Também para um doente é importante, decisivo por vezes, que ao lado do fazer técnico dos médicos e dos enfermeiros, exista também a palavra. Não a palavra demolidora, mas a palavra criadora de sentido.
2. O segundo verbo é “Separou”: Deus criou, separando a luz das trevas (cf Gn 1, 4), as águas sob o firmamento das águas que estavam por cima do firmamento (cf Gn 1, 7)… Esta separação é o gesto de afirmação da identidade de um ser. Só quando ocorre a separação é que surge, em todo o seu esplendor, a identidade de uma determinada realidade. Assim, só na separação de dar a César o que é de César, e dar a Deus o que é de Deus (Mc 12, 17) emerge a respetiva solidez, porque é graças à separação que se configuram os contornos próprios de cada um.

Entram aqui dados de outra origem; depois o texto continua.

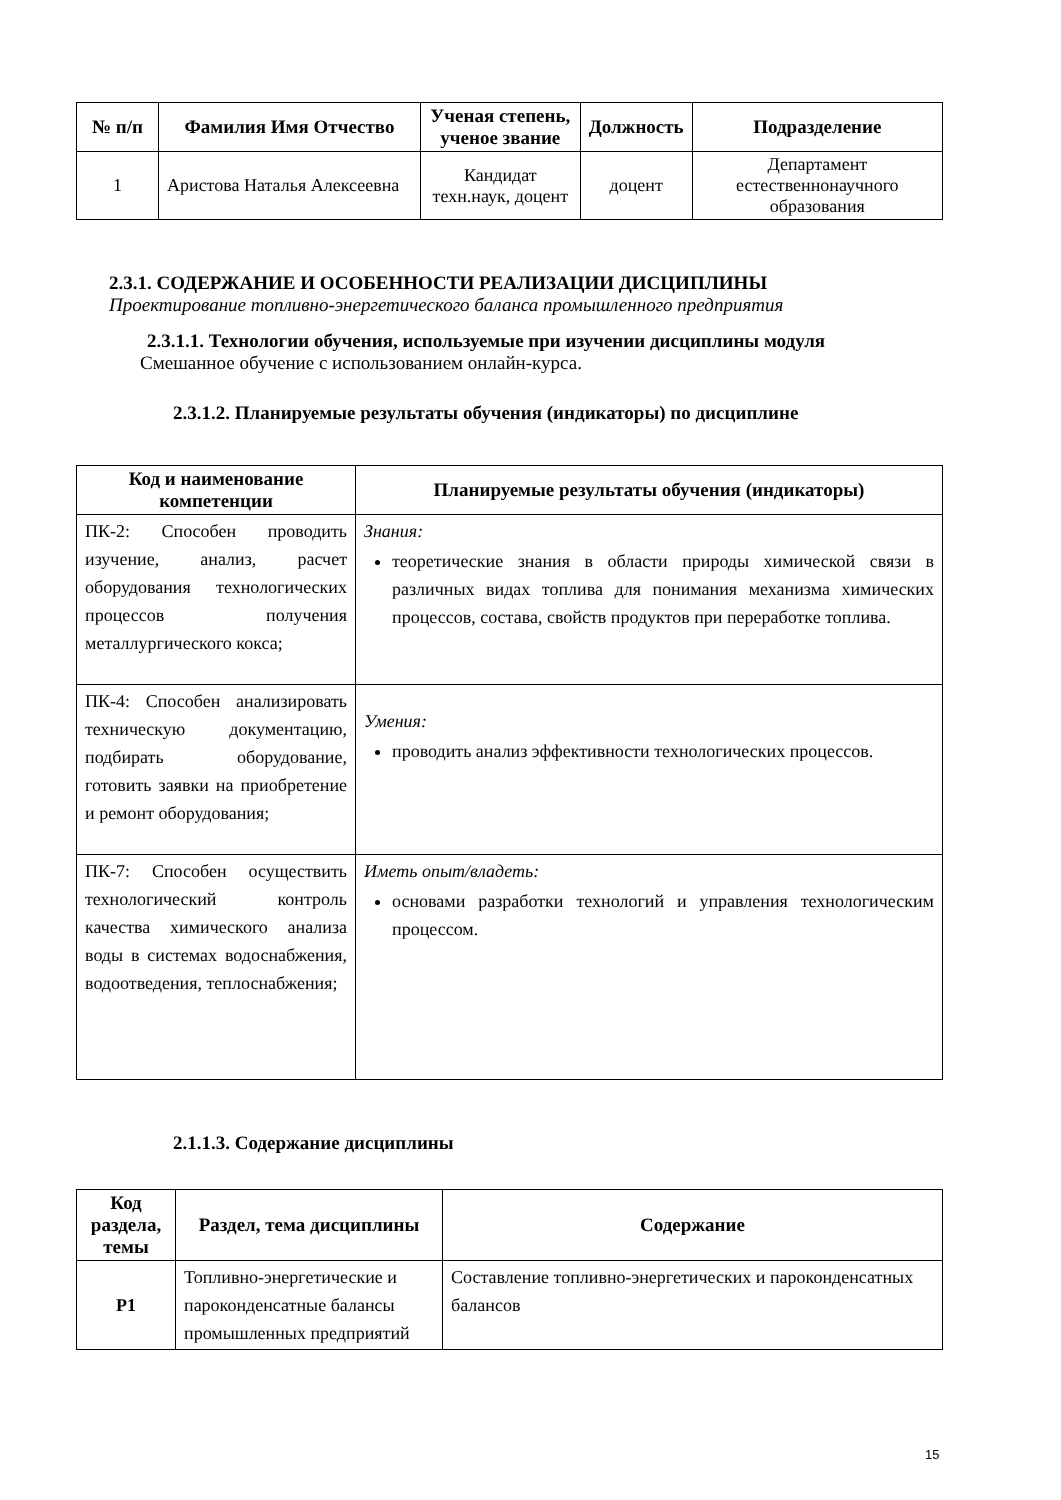| № п/п | Фамилия Имя Отчество | Ученая степень, ученое звание | Должность | Подразделение |
| --- | --- | --- | --- | --- |
| 1 | Аристова Наталья Алексеевна | Кандидат техн.наук, доцент | доцент | Департамент естественнонаучного образования |
2.3.1. СОДЕРЖАНИЕ И ОСОБЕННОСТИ РЕАЛИЗАЦИИ ДИСЦИПЛИНЫ
Проектирование топливно-энергетического баланса промышленного предприятия
2.3.1.1. Технологии обучения, используемые при изучении дисциплины модуля
Смешанное обучение с использованием онлайн-курса.
2.3.1.2. Планируемые результаты обучения (индикаторы) по дисциплине
| Код и наименование компетенции | Планируемые результаты обучения (индикаторы) |
| --- | --- |
| ПК-2: Способен проводить изучение, анализ, расчет оборудования технологических процессов получения металлургического кокса; | Знания: теоретические знания в области природы химической связи в различных видах топлива для понимания механизма химических процессов, состава, свойств продуктов при переработке топлива. |
| ПК-4: Способен анализировать техническую документацию, подбирать оборудование, готовить заявки на приобретение и ремонт оборудования; | Умения: проводить анализ эффективности технологических процессов. |
| ПК-7: Способен осуществить технологический контроль качества химического анализа воды в системах водоснабжения, водоотведения, теплоснабжения; | Иметь опыт/владеть: основами разработки технологий и управления технологическим процессом. |
2.1.1.3. Содержание дисциплины
| Код раздела, темы | Раздел, тема дисциплины | Содержание |
| --- | --- | --- |
| Р1 | Топливно-энергетические и пароконденсатные балансы промышленных предприятий | Составление топливно-энергетических и пароконденсатных балансов |
15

Também o exercício da medicina é a arte de separar os elementos portadores de doença e enfermidade, do paciente, ainda que só implicitamente. Desde logo, quando o médico aconselha o seu paciente a separar-se de determinados vícios (fumar, beber álcool em excesso…). E quando pratica a cirurgia, o que faz senão uma verdadeira separação criadora dos órgãos débeis, enfermos, do restante corpo são? Curiosamente, também a dinâmica da conversão, desígnio fundamental da nova vida evangélica, assenta na sabedoria da separação. Jesus e a Igreja lançam-nos o desafio urgente de abandonar os ímpios caminhos do pecado e enveredar pelas estradas da fé e do amor.

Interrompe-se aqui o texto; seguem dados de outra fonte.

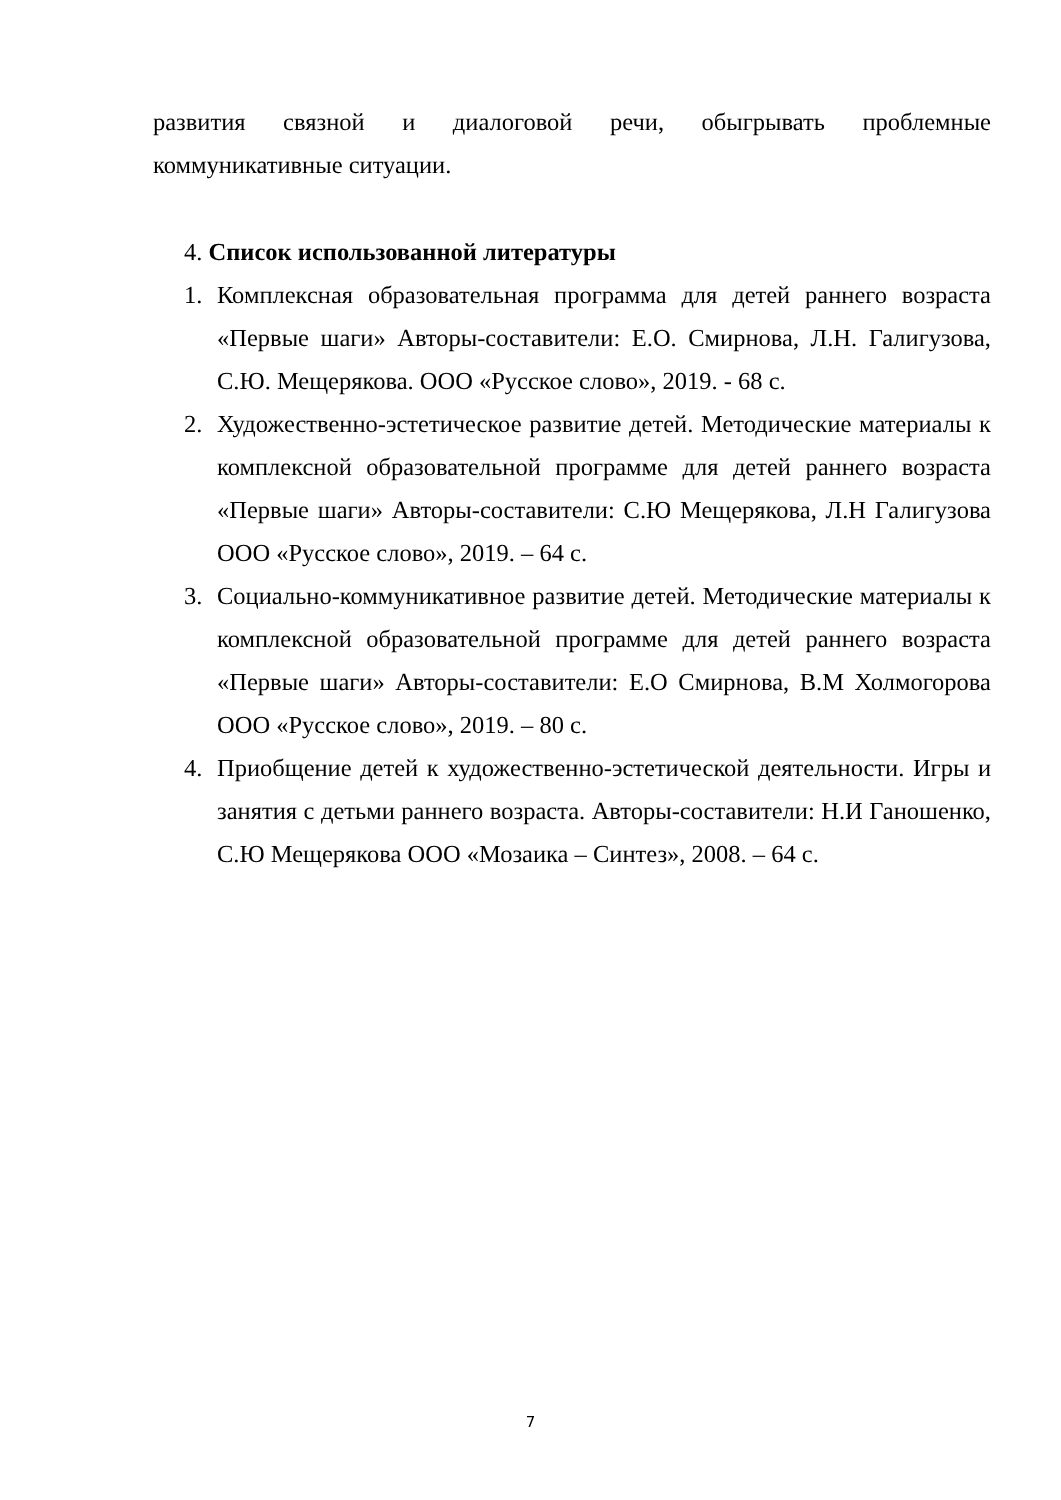развития связной и диалоговой речи, обыгрывать проблемные коммуникативные ситуации.
4. Список использованной литературы
1. Комплексная образовательная программа для детей раннего возраста «Первые шаги» Авторы-составители: Е.О. Смирнова, Л.Н. Галигузова, С.Ю. Мещерякова. ООО «Русское слово», 2019. - 68 с.
2. Художественно-эстетическое развитие детей. Методические материалы к комплексной образовательной программе для детей раннего возраста «Первые шаги» Авторы-составители: С.Ю Мещерякова, Л.Н Галигузова ООО «Русское слово», 2019. – 64 с.
3. Социально-коммуникативное развитие детей. Методические материалы к комплексной образовательной программе для детей раннего возраста «Первые шаги» Авторы-составители: Е.О Смирнова, В.М Холмогорова ООО «Русское слово», 2019. – 80 с.
4. Приобщение детей к художественно-эстетической деятельности. Игры и занятия с детьми раннего возраста. Авторы-составители: Н.И Ганошенко, С.Ю Мещерякова ООО «Мозаика – Синтез», 2008. – 64 с.
7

3. O terceiro verbo afigura-se-nos um gesto afetivo “Tocar”: “Nas aldeias, cidades ou casas onde Jesus entrasse, colocavam os enfermos nas praças públicas e pediam que os deixasse tocar-Lhe ao menos na orla do manto. E todos os que O tocavam ficavam curados.” (Mc 6, 56). Jesus quebra as distâncias, ultrapassa as barreiras através de um gesto simples, mas igualmente forte: “o toque”. E ele tocava, sem medos nem barreiras cultuais, todo o tipo de doentes, até mesmo os leprosos ou os cadáveres, que não podiam ser tocados sem que a pessoa que o fizesse se tornasse impura. Querendo, com este gesto, indicar o elevado nível de solidariedade no sofrimento e de partilha da sua condição de padecentes. Por isso, trata-se de um gesto revelador da misericórdia com que Jesus se relacionava com todos os que viviam sob a força inquietante da doença. Mais, com o seu toque, Jesus comunicava vida e força. Quem era tocado por Jesus e por Ele se deixava tocar recebia a força do Seu Espírito (cf Mc 5, 30).

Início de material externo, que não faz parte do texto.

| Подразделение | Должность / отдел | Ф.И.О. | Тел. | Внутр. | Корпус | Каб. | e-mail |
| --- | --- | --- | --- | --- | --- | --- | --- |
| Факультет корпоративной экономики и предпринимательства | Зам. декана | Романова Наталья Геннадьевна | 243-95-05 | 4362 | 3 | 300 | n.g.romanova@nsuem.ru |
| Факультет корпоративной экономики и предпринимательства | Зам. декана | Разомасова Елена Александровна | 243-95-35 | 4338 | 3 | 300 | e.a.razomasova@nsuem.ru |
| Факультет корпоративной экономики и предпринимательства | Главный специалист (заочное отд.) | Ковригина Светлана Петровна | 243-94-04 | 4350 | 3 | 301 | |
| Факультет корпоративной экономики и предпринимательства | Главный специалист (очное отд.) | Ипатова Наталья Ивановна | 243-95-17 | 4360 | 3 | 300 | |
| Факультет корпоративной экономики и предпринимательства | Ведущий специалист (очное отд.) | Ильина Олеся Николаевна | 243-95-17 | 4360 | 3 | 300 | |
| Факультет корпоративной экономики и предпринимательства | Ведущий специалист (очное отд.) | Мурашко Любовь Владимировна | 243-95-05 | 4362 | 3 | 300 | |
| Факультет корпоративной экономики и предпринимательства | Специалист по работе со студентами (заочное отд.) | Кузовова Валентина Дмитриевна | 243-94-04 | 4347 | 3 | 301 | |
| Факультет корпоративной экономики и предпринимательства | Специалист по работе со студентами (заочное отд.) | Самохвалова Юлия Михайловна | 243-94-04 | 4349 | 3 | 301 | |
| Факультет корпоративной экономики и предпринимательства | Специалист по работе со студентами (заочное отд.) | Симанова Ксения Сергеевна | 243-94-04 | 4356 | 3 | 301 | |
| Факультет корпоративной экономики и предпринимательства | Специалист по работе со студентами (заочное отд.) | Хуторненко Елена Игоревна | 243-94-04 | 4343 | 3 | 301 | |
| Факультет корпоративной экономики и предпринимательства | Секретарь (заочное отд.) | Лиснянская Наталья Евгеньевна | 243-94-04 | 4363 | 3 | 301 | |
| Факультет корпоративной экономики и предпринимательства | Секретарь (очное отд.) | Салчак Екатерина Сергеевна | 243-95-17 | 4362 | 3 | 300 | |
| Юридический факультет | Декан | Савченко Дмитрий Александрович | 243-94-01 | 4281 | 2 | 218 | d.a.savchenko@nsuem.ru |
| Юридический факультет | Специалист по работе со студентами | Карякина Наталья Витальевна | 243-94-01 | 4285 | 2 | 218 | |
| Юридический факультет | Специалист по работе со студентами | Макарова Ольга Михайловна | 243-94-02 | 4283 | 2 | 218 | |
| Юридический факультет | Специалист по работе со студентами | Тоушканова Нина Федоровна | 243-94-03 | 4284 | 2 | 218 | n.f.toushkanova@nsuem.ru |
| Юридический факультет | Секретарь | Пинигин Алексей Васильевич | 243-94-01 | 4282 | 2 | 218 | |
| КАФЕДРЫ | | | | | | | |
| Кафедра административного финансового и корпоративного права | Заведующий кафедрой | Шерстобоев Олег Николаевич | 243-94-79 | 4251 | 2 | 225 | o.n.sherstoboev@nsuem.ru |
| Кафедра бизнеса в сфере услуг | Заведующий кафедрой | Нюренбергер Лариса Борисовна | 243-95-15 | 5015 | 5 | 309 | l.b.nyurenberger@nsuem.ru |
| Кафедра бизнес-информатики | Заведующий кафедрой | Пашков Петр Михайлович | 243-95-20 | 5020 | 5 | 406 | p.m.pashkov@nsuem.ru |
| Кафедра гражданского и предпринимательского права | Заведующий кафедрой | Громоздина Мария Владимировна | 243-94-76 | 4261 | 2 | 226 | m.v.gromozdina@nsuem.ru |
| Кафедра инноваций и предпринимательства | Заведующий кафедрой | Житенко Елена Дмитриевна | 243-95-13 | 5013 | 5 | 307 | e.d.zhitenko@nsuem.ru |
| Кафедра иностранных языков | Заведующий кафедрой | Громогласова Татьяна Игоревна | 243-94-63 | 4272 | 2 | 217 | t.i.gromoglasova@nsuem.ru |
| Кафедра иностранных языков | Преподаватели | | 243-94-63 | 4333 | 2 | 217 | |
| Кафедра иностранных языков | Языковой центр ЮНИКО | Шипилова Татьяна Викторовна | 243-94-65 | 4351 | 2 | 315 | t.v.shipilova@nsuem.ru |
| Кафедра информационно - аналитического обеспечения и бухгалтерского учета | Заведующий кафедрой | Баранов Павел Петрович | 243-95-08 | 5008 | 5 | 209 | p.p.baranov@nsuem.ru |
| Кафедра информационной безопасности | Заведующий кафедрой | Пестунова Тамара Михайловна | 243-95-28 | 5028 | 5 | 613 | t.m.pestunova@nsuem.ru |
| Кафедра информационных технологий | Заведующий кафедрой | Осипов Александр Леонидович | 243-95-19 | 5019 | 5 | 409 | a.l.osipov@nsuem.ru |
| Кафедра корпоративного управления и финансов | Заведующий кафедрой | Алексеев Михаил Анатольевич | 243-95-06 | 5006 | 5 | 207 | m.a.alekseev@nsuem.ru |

Deixemo-nos também nós tocar pelas doces palavras de amor com que Jesus nos ilumina o caminho. Sejamos também nós colaboradores de Deus na obra da criação, ao ousarmos proferir palavras de alento e ternura, ao procurarmos separar os que sofrem de tudo quanto os faz padecer ou ao deixarmo-nos tocar pela misericórdia de Deus, abrindo aos que sofrem o nosso coração.